===== ÜBUNGSTEXT =====

Dafür ließ Himmler das Kolonialpolizeiamt im Hauptamt der Ordnungspolizei schaffen und gründete im Frühjahr 1941 in Oranienburg die erste Kolonialpolizeischule für 600 Schüler. Inhaltlich holte man sich kurzerhand Ratschläge beim italienischen Verbündeten. SS-Männer des Sicherheitsdienstes wurden aus Deutschland zur Weiterbildung an die Kolonialpolizeischule in Tivoli geschickt. Erste "praktische Erfahrungen" konnten auch gemacht werden: Absolventen aus Oranienburg begleiteten Erwin Rommels Afrikakorps.

Das zunächst erfolgreiche Afrikaabenteuer Rommels ließ auch den Bedarf an Polizisten ansteigen. Da man sich schon im baldigen Besitz von Kolonien sah, sollte an einem zweiten Ort weiteres Personal ausgebildet werden. Schnell kristallisierte sich von Seiten der SS Wien als Standort heraus: eine Universitätsstadt, welche Sprachen und Völkerkunde lehrte, eine interessierte Bevölkerung und - wohl inoffiziell mitgedacht - noch außerhalb der Bomberreichweite der Alliierten. Doch die Mächtigen in Wien sträubten sich, ein Kampf um Einfluss und Gebäude begann.

===== DATENAUSZUG =====

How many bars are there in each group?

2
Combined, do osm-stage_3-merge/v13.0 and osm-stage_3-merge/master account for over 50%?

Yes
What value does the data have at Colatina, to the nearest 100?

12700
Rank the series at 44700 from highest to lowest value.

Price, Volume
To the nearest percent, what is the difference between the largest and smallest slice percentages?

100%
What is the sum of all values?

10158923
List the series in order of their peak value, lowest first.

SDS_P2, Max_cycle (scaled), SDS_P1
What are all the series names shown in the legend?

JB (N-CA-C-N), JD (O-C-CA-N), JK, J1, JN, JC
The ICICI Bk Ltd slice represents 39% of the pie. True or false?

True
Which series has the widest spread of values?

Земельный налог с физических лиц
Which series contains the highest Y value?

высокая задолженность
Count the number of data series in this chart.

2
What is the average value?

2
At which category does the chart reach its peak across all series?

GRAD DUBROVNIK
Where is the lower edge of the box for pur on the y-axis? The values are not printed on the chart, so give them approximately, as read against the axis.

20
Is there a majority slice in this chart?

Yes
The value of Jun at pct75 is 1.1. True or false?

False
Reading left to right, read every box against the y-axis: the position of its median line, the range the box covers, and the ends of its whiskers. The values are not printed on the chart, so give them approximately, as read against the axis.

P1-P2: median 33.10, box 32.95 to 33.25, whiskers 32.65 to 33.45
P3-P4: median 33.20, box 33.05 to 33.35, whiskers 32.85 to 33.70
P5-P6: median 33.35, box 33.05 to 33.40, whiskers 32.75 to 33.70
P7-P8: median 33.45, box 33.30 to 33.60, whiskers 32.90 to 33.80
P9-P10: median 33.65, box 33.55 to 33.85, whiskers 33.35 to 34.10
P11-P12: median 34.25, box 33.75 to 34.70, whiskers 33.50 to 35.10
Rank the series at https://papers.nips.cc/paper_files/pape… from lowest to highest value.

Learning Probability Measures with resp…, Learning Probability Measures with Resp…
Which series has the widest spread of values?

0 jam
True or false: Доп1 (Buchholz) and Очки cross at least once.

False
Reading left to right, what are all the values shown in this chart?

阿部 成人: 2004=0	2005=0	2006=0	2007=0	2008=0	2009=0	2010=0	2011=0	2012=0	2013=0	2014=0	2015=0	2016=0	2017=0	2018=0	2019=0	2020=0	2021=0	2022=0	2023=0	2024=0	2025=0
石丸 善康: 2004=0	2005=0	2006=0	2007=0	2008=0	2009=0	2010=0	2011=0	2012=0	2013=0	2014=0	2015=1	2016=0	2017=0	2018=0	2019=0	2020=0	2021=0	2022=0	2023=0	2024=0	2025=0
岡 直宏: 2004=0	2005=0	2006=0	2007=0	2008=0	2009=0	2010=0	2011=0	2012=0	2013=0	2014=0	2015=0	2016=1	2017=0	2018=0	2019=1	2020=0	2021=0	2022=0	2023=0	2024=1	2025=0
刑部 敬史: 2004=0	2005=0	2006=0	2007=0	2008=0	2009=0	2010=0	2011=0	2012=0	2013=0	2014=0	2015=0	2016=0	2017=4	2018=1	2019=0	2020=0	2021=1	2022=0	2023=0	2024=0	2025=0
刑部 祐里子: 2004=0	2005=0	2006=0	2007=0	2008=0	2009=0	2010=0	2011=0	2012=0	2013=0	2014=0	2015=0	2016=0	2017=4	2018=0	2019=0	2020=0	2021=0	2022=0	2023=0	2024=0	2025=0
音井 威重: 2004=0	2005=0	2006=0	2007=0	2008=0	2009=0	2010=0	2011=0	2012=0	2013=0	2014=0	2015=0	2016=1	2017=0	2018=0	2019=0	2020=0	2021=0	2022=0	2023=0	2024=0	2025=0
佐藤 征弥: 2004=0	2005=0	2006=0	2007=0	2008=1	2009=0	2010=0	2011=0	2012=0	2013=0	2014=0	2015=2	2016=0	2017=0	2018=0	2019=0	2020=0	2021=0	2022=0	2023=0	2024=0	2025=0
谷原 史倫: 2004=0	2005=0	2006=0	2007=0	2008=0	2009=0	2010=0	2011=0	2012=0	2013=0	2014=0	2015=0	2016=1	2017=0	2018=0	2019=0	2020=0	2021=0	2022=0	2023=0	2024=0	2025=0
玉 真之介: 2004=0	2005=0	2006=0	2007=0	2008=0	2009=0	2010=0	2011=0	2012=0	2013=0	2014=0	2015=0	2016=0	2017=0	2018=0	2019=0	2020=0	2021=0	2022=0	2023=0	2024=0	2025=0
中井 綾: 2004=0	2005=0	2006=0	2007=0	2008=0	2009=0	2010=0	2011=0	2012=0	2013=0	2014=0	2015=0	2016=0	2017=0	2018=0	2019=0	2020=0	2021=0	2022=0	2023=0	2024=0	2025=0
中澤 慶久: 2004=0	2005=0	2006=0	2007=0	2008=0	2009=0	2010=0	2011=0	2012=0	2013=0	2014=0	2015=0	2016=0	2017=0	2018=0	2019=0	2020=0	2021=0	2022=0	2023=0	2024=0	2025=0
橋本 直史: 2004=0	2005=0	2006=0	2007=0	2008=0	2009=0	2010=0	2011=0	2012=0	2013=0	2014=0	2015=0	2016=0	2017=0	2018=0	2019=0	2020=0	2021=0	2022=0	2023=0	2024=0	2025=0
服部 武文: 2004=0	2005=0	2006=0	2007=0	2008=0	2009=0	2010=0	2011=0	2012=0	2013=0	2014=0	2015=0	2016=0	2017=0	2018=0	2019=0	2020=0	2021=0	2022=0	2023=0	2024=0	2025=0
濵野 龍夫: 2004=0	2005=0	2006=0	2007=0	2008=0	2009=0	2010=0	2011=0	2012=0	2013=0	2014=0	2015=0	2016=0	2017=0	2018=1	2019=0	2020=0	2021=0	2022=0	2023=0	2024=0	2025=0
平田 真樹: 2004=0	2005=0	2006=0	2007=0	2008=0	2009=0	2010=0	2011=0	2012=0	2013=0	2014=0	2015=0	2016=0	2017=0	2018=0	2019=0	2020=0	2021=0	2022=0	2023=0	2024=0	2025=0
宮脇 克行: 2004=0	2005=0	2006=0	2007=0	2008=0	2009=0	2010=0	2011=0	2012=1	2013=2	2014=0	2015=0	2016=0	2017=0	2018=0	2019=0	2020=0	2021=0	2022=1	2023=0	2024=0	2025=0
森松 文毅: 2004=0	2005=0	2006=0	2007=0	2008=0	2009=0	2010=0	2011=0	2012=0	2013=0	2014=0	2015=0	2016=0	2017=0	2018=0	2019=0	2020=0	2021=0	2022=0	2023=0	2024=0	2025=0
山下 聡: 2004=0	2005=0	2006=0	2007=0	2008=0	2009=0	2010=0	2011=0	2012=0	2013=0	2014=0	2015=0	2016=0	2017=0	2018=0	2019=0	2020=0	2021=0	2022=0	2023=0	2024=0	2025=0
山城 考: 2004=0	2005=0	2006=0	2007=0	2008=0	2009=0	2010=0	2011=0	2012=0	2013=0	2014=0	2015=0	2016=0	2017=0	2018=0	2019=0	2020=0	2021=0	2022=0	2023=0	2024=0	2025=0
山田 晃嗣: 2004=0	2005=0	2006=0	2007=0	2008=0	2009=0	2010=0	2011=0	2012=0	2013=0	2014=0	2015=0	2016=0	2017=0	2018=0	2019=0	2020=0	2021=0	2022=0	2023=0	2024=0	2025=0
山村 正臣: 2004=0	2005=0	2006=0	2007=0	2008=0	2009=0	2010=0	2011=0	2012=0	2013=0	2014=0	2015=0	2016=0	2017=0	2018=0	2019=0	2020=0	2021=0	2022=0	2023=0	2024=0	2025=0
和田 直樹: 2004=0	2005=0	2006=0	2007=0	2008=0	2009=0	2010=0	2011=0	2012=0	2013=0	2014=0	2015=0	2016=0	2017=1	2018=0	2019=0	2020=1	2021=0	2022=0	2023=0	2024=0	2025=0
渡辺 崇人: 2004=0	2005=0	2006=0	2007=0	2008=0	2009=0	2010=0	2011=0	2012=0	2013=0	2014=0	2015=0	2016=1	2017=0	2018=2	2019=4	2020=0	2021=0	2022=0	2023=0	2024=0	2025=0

=====

** ARBEITSAUFTRAG 1 **
Wo und für wie viele Schüler gründete Himmler laut dem Text über die Kolonialpolizei im Frühjahr 1941 die erste Kolonialpolizeischule?
** ARBEITSAUFTRAG 2 **
Setze den Text über die Kolonialpolizei nach seinem letzten Satz fort.

** SCHRIFTLICHE ANTWORT 1 **
In Oranienburg, für 600 Schüler.

** SCHRIFTLICHE ANTWORT 2 **
Im August 1941 traf ein Bevollmächtigter von Himmler in Wien ein, um geeignete Räumlichkeiten zu besichtigen. Gebäude der Wiener Polizei waren rar, in Kagran hatten sie nur Baracken zur Verfügung, im ehemaligen Jesuitenkonvent Kalksburg saß das Beschaffungsamt, also blieb noch das Schulgelände in Strebersdorf.

Doch darauf hatten zahlreiche NS-Stellen ein Auge geworfen. Es war nach dem "Anschluss" 1938 den Christlichen Schulbrüdern unter dem Vorwand weggenommen worden, darin eine Anstalt für Lehrerbildung zu schaffen. Das Reichsbildungsministerium überließ dann aber für ein Jahr die Liegenschaft der Polizei, später war die Dauer auf "höchstens drei Jahre" verlängert worden und im September 1941 hätte es an die Schulverwaltung übergeben werden müssen. Nun also stritten sich drei Stellen um Strebersdorf.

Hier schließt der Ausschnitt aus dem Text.